== Segment start ==

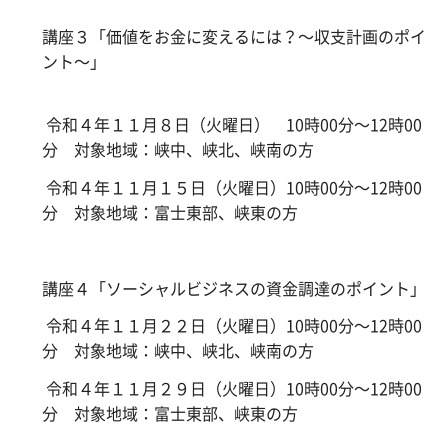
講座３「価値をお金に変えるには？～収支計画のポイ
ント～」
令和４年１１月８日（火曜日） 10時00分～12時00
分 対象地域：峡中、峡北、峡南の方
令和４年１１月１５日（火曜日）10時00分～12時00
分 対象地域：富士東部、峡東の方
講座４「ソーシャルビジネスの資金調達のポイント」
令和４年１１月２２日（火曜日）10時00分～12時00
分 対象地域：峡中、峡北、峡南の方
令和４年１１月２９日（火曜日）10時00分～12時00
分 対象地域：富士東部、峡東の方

== Segment end ==
== Segment start ==

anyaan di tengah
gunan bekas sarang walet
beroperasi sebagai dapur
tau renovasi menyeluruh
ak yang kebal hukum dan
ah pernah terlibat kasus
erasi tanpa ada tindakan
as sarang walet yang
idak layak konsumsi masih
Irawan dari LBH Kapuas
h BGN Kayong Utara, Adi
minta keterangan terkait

== Segment end ==

• Assigned task: Write down, word for word, the lines above from the one containing "h BGN Kayong Utara, Adi" through the one containing "minta keterangan terkait", both ends included.

• Result:
h BGN Kayong Utara, Adi
minta keterangan terkait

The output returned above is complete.